Bounding box prediction data
= = = = =

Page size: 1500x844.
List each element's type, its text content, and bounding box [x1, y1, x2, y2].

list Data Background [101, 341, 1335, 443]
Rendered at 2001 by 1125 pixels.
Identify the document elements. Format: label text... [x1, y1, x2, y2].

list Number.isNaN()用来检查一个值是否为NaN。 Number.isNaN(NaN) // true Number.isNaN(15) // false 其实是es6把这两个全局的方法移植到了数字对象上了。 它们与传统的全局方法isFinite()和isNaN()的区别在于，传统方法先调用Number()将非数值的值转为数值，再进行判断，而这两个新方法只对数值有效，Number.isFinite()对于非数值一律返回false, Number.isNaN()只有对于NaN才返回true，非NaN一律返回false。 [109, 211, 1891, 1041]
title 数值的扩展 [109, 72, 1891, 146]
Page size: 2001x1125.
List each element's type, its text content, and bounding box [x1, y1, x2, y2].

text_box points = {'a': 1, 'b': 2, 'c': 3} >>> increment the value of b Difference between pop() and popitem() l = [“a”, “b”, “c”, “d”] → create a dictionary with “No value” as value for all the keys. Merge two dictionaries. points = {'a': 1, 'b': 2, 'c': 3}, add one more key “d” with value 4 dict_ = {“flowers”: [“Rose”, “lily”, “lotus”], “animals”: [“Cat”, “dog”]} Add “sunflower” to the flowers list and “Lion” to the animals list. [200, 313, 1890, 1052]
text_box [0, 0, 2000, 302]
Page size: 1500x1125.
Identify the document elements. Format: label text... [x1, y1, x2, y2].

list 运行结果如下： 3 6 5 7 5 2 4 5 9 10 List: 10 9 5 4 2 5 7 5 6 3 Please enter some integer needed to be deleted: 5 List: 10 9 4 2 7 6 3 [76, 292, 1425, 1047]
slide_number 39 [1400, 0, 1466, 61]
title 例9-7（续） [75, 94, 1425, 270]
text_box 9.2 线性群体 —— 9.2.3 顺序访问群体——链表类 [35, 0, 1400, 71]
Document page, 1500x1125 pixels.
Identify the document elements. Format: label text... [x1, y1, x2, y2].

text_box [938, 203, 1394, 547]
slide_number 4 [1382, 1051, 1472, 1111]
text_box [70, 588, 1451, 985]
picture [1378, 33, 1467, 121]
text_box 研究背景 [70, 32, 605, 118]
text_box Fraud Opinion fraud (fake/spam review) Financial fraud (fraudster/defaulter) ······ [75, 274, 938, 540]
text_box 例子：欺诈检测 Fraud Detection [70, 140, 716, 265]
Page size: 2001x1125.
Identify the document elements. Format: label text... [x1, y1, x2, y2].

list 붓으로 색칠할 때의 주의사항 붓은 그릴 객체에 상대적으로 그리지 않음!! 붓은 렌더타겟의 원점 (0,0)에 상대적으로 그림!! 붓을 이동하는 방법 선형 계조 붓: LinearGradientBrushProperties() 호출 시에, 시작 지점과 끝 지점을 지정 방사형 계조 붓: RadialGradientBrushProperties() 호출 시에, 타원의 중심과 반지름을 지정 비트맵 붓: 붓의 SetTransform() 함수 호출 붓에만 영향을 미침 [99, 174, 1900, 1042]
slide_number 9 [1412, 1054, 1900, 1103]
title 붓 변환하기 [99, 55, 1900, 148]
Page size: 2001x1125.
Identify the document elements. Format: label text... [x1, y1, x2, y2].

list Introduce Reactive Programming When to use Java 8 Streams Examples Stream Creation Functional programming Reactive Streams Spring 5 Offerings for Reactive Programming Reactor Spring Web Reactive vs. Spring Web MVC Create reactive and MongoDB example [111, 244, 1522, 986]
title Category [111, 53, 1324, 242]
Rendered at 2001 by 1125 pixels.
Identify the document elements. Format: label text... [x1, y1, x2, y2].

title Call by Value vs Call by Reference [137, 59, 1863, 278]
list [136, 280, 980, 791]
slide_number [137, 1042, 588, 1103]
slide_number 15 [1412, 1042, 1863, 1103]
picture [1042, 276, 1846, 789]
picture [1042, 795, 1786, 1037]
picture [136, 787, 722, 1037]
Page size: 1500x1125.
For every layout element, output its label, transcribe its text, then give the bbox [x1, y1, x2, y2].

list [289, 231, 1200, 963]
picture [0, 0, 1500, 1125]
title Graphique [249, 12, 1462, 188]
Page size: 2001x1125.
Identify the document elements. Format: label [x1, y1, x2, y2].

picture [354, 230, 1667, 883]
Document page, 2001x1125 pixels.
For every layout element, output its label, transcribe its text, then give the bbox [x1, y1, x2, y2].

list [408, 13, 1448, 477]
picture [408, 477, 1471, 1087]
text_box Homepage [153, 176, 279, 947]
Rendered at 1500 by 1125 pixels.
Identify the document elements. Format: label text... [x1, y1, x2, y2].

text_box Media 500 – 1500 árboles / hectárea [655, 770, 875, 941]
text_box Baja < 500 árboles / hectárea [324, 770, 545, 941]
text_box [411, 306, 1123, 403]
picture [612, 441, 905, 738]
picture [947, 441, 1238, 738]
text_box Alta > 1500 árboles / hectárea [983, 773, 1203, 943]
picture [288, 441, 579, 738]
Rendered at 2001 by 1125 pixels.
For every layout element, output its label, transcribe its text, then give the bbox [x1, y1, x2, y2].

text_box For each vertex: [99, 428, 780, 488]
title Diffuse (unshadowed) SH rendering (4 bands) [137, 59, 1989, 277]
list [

= = = = =

▶ WORK INSTRUCTION
The response should consist of every record, written out exactly as given.

▶ WRITTEN ANSWER
Page size: 1500x844.
List each element's type, its text content, and bounding box [x1, y1, x2, y2].

list Data Background [101, 341, 1335, 443]
Rendered at 2001 by 1125 pixels.
Identify the document elements. Format: label text... [x1, y1, x2, y2].

list Number.isNaN()用来检查一个值是否为NaN。 Number.isNaN(NaN) // true Number.isNaN(15) // false 其实是es6把这两个全局的方法移植到了数字对象上了。 它们与传统的全局方法isFinite()和isNaN()的区别在于，传统方法先调用Number()将非数值的值转为数值，再进行判断，而这两个新方法只对数值有效，Number.isFinite()对于非数值一律返回false, Number.isNaN()只有对于NaN才返回true，非NaN一律返回false。 [109, 211, 1891, 1041]
title 数值的扩展 [109, 72, 1891, 146]
Page size: 2001x1125.
List each element's type, its text content, and bounding box [x1, y1, x2, y2].

text_box points = {'a': 1, 'b': 2, 'c': 3} >>> increment the value of b Difference between pop() and popitem() l = [“a”, “b”, “c”, “d”] → create a dictionary with “No value” as value for all the keys. Merge two dictionaries. points = {'a': 1, 'b': 2, 'c': 3}, add one more key “d” with value 4 dict_ = {“flowers”: [“Rose”, “lily”, “lotus”], “animals”: [“Cat”, “dog”]} Add “sunflower” to the flowers list and “Lion” to the animals list. [200, 313, 1890, 1052]
text_box [0, 0, 2000, 302]
Page size: 1500x1125.
Identify the document elements. Format: label text... [x1, y1, x2, y2].

list 运行结果如下： 3 6 5 7 5 2 4 5 9 10 List: 10 9 5 4 2 5 7 5 6 3 Please enter some integer needed to be deleted: 5 List: 10 9 4 2 7 6 3 [76, 292, 1425, 1047]
slide_number 39 [1400, 0, 1466, 61]
title 例9-7（续） [75, 94, 1425, 270]
text_box 9.2 线性群体 —— 9.2.3 顺序访问群体——链表类 [35, 0, 1400, 71]
Document page, 1500x1125 pixels.
Identify the document elements. Format: label text... [x1, y1, x2, y2].

text_box [938, 203, 1394, 547]
slide_number 4 [1382, 1051, 1472, 1111]
text_box [70, 588, 1451, 985]
picture [1378, 33, 1467, 121]
text_box 研究背景 [70, 32, 605, 118]
text_box Fraud Opinion fraud (fake/spam review) Financial fraud (fraudster/defaulter) ······ [75, 274, 938, 540]
text_box 例子：欺诈检测 Fraud Detection [70, 140, 716, 265]
Page size: 2001x1125.
Identify the document elements. Format: label text... [x1, y1, x2, y2].

list 붓으로 색칠할 때의 주의사항 붓은 그릴 객체에 상대적으로 그리지 않음!! 붓은 렌더타겟의 원점 (0,0)에 상대적으로 그림!! 붓을 이동하는 방법 선형 계조 붓: LinearGradientBrushProperties() 호출 시에, 시작 지점과 끝 지점을 지정 방사형 계조 붓: RadialGradientBrushProperties() 호출 시에, 타원의 중심과 반지름을 지정 비트맵 붓: 붓의 SetTransform() 함수 호출 붓에만 영향을 미침 [99, 174, 1900, 1042]
slide_number 9 [1412, 1054, 1900, 1103]
title 붓 변환하기 [99, 55, 1900, 148]
Page size: 2001x1125.
Identify the document elements. Format: label text... [x1, y1, x2, y2].

list Introduce Reactive Programming When to use Java 8 Streams Examples Stream Creation Functional programming Reactive Streams Spring 5 Offerings for Reactive Programming Reactor Spring Web Reactive vs. Spring Web MVC Create reactive and MongoDB example [111, 244, 1522, 986]
title Category [111, 53, 1324, 242]
Rendered at 2001 by 1125 pixels.
Identify the document elements. Format: label text... [x1, y1, x2, y2].

title Call by Value vs Call by Reference [137, 59, 1863, 278]
list [136, 280, 980, 791]
slide_number [137, 1042, 588, 1103]
slide_number 15 [1412, 1042, 1863, 1103]
picture [1042, 276, 1846, 789]
picture [1042, 795, 1786, 1037]
picture [136, 787, 722, 1037]
Page size: 1500x1125.
For every layout element, output its label, transcribe its text, then give the bbox [x1, y1, x2, y2].

list [289, 231, 1200, 963]
picture [0, 0, 1500, 1125]
title Graphique [249, 12, 1462, 188]
Page size: 2001x1125.
Identify the document elements. Format: label [x1, y1, x2, y2].

picture [354, 230, 1667, 883]
Document page, 2001x1125 pixels.
For every layout element, output its label, transcribe its text, then give the bbox [x1, y1, x2, y2].

list [408, 13, 1448, 477]
picture [408, 477, 1471, 1087]
text_box Homepage [153, 176, 279, 947]
Rendered at 1500 by 1125 pixels.
Identify the document elements. Format: label text... [x1, y1, x2, y2].

text_box Media 500 – 1500 árboles / hectárea [655, 770, 875, 941]
text_box Baja < 500 árboles / hectárea [324, 770, 545, 941]
text_box [411, 306, 1123, 403]
picture [612, 441, 905, 738]
picture [947, 441, 1238, 738]
text_box Alta > 1500 árboles / hectárea [983, 773, 1203, 943]
picture [288, 441, 579, 738]
Rendered at 2001 by 1125 pixels.
For every layout element, output its label, transcribe its text, then give the bbox [x1, y1, x2, y2].

text_box For each vertex: [99, 428, 780, 488]
title Diffuse (unshadowed) SH rendering (4 bands) [137, 59, 1989, 277]
list [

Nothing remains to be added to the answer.